American art historian and curator (born 1977)

Jenni Sorkin (born August 29, 1977) is an American art historian, curator, and educator. She is best known for her writing in art criticism, and for highlighting work by feminist artists and artists working in fiber and associated crafts.

== Biography ==
Jenni Sorkin was born in Chicago, Illinois, on August 29, 1977. She received a PhD in Art History from Yale University in 2010. She also attended the School of the Art Institute of Chicago and Bard College.

In 2004, Sorkin received the "Art Journal Award" for her publication "Envisioning High Performance" (2003).

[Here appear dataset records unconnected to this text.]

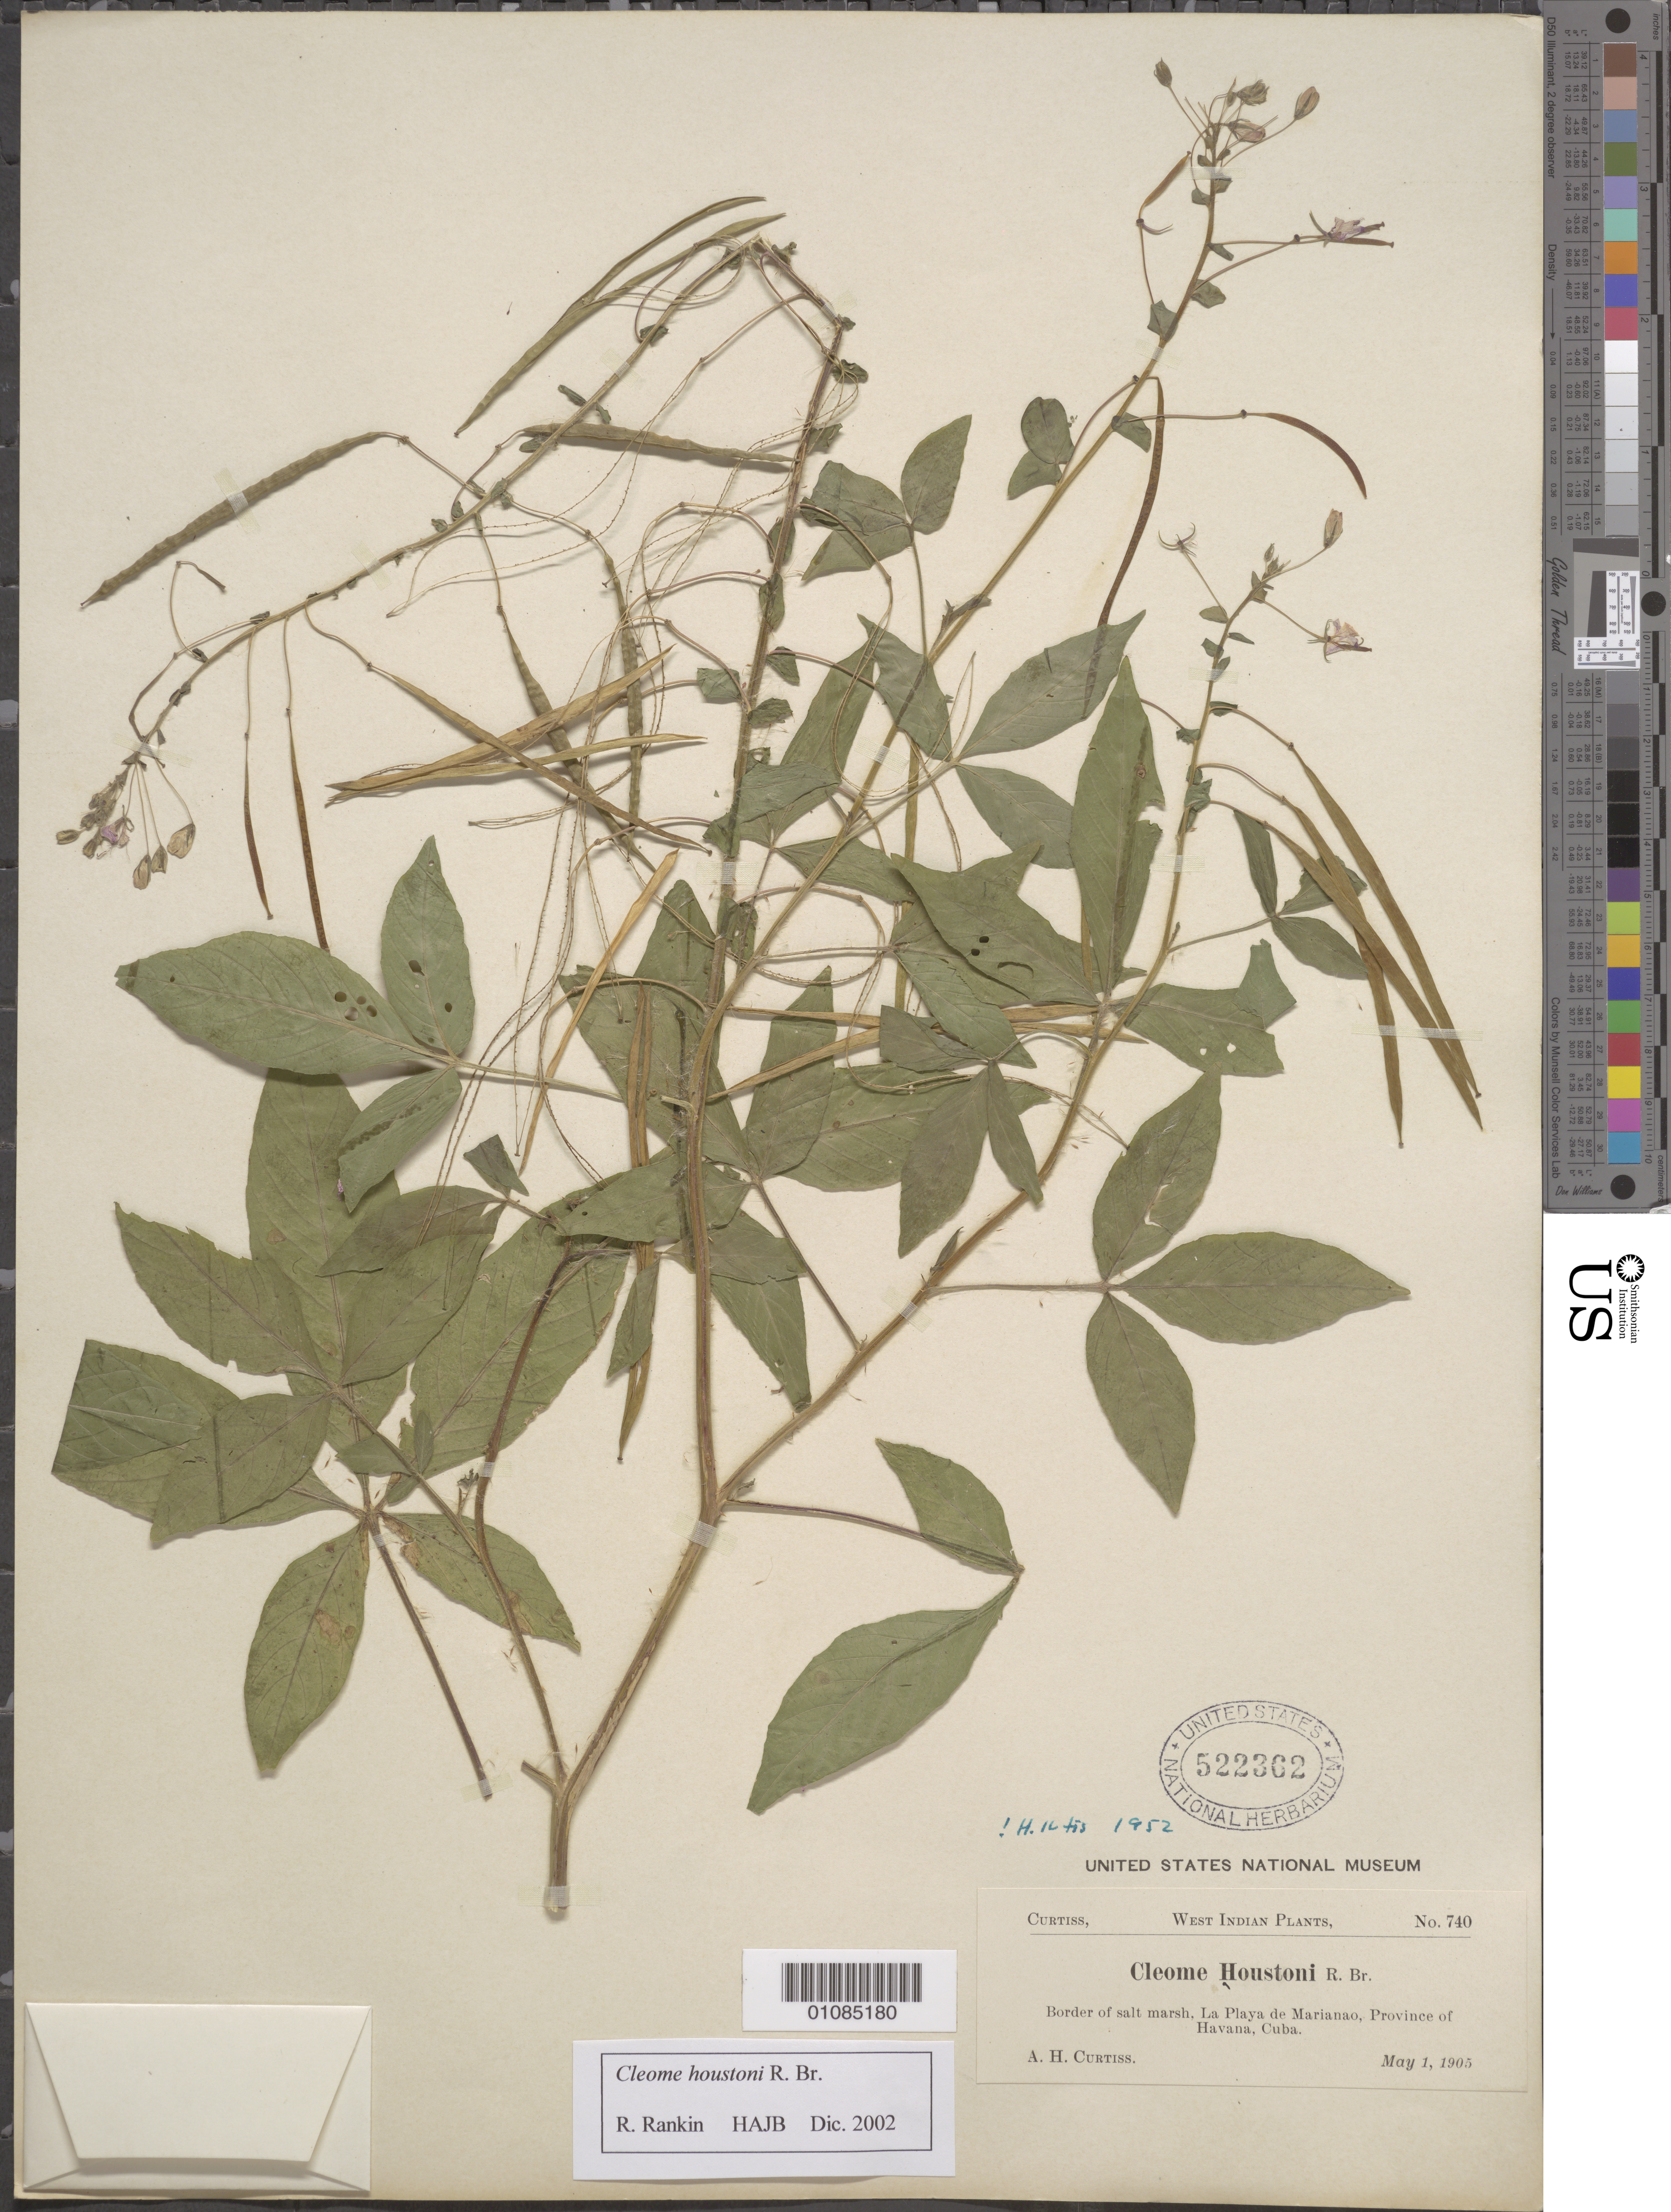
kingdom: Plantae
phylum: Tracheophyta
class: Magnoliopsida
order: Brassicales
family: Cleomaceae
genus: Tarenaya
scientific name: Tarenaya houstonii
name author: (R. Br.) Soares Neto & Roalson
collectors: A. H. Curtiss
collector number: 740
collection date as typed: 01 May 1905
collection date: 1905-05-01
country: Cuba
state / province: La Habana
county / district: Municipio Playa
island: Cuba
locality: La Playa de Marianao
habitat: Border of salt marsh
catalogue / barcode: US 522362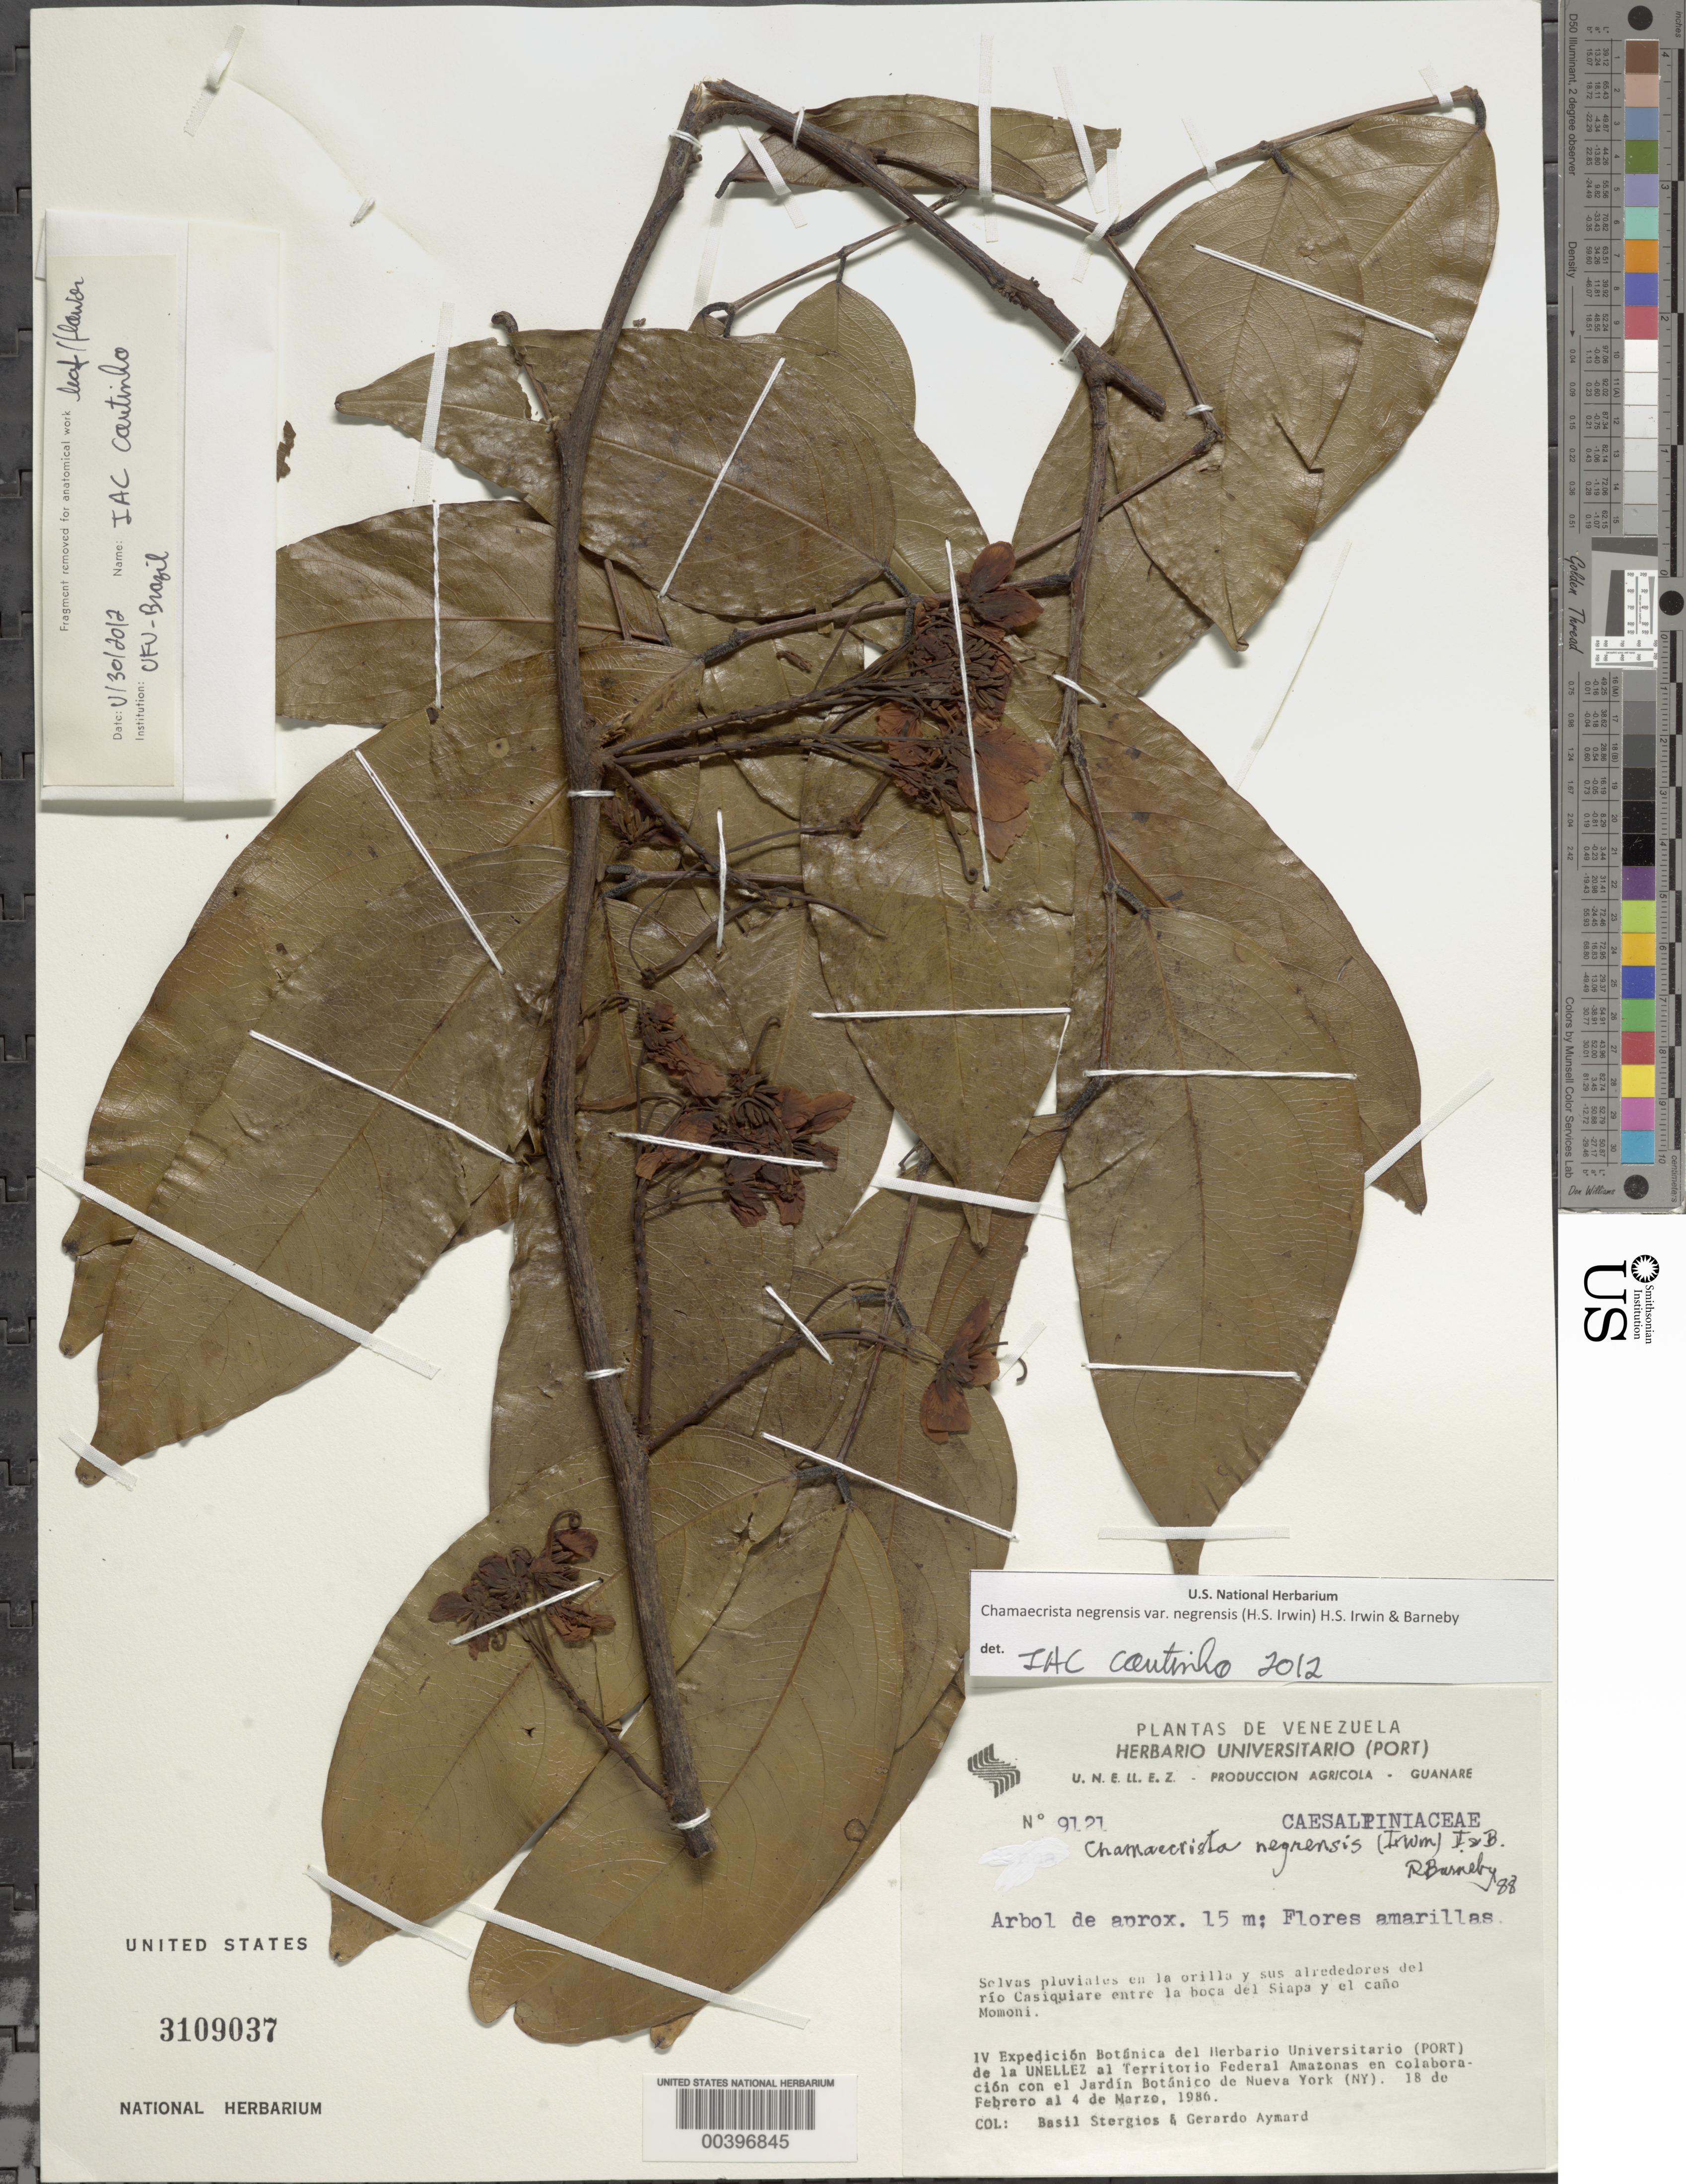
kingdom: Plantae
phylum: Tracheophyta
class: Magnoliopsida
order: Fabales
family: Fabaceae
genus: Chamaecrista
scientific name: Chamaecrista negrensis var. negrensis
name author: (H.S. Irwin) H.S. Irwin & Barneby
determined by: Coutinho, I. A. C.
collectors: B. G. Stergios & G. A. Aymard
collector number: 9121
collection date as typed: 18 Feb 1986 to 04 Mar 1986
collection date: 1986-02-18/1986-03-04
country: Venezuela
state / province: Amazonas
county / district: Río Negro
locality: Rio Casiquiare entre la Boca del Siapa y el Cano Momoni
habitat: Selvas pluviales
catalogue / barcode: US 3109037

Sorkin is the author of the book Live Form: Women, Ceramics, and Community (2016), and her essays have appeared in exhibition catalogs for various artists. She is on the faculty of the department of art history at the University of California, Santa Barbara. She is on the editorial board for "The Journal of Modern Craft"

Sorkin was the co-curator (with Paul Schimmel) of Revolution in the Making: Abstract Sculpture by Women 1947–2016, the inaugural exhibition at Hauser Wirth & Schimmel in Los Angeles. The exhibition featured sculptures by 34 women artists.

In 2020, Sorkin published an article called "Talk Back: Be a Generalist!" on Panorama, journal of the association of historians of American Art.

In 2021, Sorkin published Art in California, which provides a chronology of art-making in a state at the intersection of migration and global politics, including the institutions and networks that have shaped the radical art movements of California.